--- Reading text ---

WASHINGTON, D.C. -- Abraham Lincoln was mortally wounded by an assassin's bullet more than 144 years ago. Yet standing in front of the long black double-breasted frockcoat he wore to Ford's Theatre that night in April 1865, its plain gray buttons almost within touching distance behind a thick sheet of glass, our 16th president looms larger than life.
At 6 feet 4 inches, Lincoln was quite tall for his times. But it doesn't strike you just how far above his peers he towered until you're nose-to-nose with the life-size mannequin displaying the bloodstained clothes taken off his body as he lay dying in the Peterson House, across the street from the theater. The square-toed goatskin boots that climbed under his trousers to his shins are equally spellbinding, if surprisingly shabby for a president. The size 14 shoes are worn down at the heels.

--- Entries shown ---

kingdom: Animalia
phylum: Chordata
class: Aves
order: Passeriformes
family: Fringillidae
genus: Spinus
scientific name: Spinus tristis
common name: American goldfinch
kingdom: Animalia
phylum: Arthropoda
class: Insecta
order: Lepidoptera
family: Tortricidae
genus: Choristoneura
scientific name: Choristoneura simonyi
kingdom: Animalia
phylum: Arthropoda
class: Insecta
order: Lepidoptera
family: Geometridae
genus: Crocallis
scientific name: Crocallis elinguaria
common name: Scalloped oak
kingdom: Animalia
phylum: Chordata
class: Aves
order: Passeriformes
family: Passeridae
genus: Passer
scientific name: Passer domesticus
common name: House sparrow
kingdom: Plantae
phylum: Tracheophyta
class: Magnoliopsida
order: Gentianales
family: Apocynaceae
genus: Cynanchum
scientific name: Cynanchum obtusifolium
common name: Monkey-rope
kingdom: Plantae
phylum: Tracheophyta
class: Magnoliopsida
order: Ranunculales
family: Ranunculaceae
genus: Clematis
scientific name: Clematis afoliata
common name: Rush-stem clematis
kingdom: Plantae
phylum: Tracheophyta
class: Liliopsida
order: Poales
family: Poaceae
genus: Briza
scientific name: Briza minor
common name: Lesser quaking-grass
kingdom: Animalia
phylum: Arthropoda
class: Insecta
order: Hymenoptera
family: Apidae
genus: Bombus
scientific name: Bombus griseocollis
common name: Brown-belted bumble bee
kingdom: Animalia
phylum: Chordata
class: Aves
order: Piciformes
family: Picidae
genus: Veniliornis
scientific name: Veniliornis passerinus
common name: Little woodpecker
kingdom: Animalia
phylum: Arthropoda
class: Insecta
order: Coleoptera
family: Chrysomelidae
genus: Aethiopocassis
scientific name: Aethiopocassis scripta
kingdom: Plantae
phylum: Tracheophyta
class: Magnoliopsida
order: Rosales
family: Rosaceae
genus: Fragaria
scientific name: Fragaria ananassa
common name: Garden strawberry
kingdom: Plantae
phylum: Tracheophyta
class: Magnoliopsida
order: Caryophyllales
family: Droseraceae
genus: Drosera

---

* Exercise instructions
• 1. Using the text about Lincoln's clothes, answer:
(a) How tall was Lincoln?
(b) What size were his shoes?
(c) In what house did he lie dying?
• 2. From the records, copy the lines starting at the one containing "common name: Scalloped oak" and ending at the one containing "order: Ranunculales", both included.

* Full solutions
• 1.
(a) 6 feet 4 inches
(b) Size 14
(c) The Peterson House

• 2.
common name: Scalloped oak
kingdom: Animalia
phylum: Chordata
class: Aves
order: Passeriformes
family: Passeridae
genus: Passer
scientific name: Passer domesticus
common name: House sparrow
kingdom: Plantae
phylum: Tracheophyta
class: Magnoliopsida
order: Gentianales
family: Apocynaceae
genus: Cynanchum
scientific name: Cynanchum obtusifolium
common name: Monkey-rope
kingdom: Plantae
phylum: Tracheophyta
class: Magnoliopsida
order: Ranunculales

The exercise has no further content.